Gibson plays a Boston detective with the last name of Craven, and his daughter Emma (Bojana Novakovic) is coming to visit. Emma shows signs of sickness early on, and before she can explain anything, she’s full on vomiting, and then gets blown away by some gunmen at Craven’s house. Emma worked for a company known as Northmoor, led by the wealthy and politically connected Jack Bennett (Danny Huston). Craven, after some good ol’ fashioned police work, tracking down leads, suspects that Northmoor is using illegal nuclear materials to build unauthorized weapons, and his daughter was exposed to radiation because of it. She also was looking to blow the whistle, and Northmoor knew it.

Being tied to the government gives Jack a bunch of evil henchmen at his disposal, hired to keep things quiet. Leading this program is the English heavy Jedburgh (Ray Winstone), who wants to keep Craven alive if he can, as long as he doesn’t find out too much and try to expose Northmoor for what it is. He also has a moral compass, but you never know exactly which way he’s leaning, whether he’s good or bad.

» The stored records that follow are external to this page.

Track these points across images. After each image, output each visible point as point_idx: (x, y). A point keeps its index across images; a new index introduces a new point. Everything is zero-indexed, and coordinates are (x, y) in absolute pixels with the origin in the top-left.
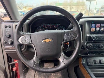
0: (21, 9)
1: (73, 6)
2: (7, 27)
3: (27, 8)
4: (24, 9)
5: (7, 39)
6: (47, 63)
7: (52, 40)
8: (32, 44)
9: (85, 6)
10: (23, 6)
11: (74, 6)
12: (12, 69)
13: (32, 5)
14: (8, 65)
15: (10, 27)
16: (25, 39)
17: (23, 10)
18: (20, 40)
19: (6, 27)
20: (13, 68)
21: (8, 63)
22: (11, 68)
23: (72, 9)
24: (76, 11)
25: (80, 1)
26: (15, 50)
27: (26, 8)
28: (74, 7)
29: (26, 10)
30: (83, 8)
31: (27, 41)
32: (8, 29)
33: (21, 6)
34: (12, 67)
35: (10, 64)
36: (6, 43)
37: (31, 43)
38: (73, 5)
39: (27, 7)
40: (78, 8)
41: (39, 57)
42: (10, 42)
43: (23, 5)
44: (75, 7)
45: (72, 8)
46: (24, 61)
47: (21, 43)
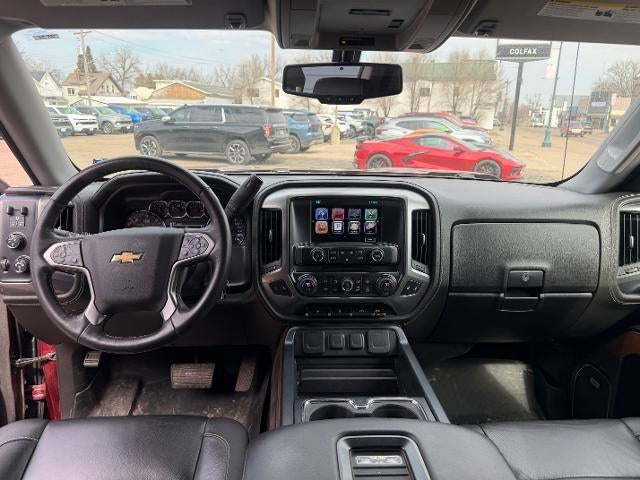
0: (123, 93)
1: (427, 84)
2: (17, 213)
3: (158, 86)
4: (144, 92)
5: (14, 253)
6: (183, 367)
7: (141, 258)
8: (84, 266)
9: (494, 86)
10: (137, 75)
11: (433, 81)
12: (29, 392)
13: (192, 71)
14: (13, 366)
15: (25, 213)
16: (63, 252)
17: (132, 94)
18: (47, 255)
19: (12, 212)
20: (34, 386)
21: (12, 360)
22: (25, 386)
23: (424, 100)
24: (446, 109)
25: (467, 56)
26: (35, 297)
27: (152, 86)
28: (436, 88)
29: (151, 97)
30: (485, 98)
31: (68, 259)
32: (18, 218)
33: (121, 71)
34: (30, 383)
35: (18, 362)
36: (7, 267)
37: (80, 263)
38: (426, 79)
39: (160, 77)
40: (456, 93)
41: (101, 307)
42: (20, 264)
43: (137, 70)
44: (438, 86)
45: (425, 92)
46: (55, 315)
47: (52, 263)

Needless to say, the further Craven gets into his investigation, the more danger he finds himself in, and this leads to our righteous Mel finding justice his way, you know, the kind you look for when all the legal avenues lead to corruption or death. There are some pretty good action scenes here, filmed by the old pro Martin Campbell, who helmed two of the better Bond flicks, Goldeneye and Casino Royale, not to mention The Mask of Zorro. There are also some pretty good lines in here, coming undoubtedly from The Departed’s Oscar-winning screenwriter William Monahan, but I guess we have to give his co-writer Andrew Bovell some credit here, too.

This is good ol’ Mel kicking ass like he used to. Now, does anyone care? I’d say it’s worth the ride.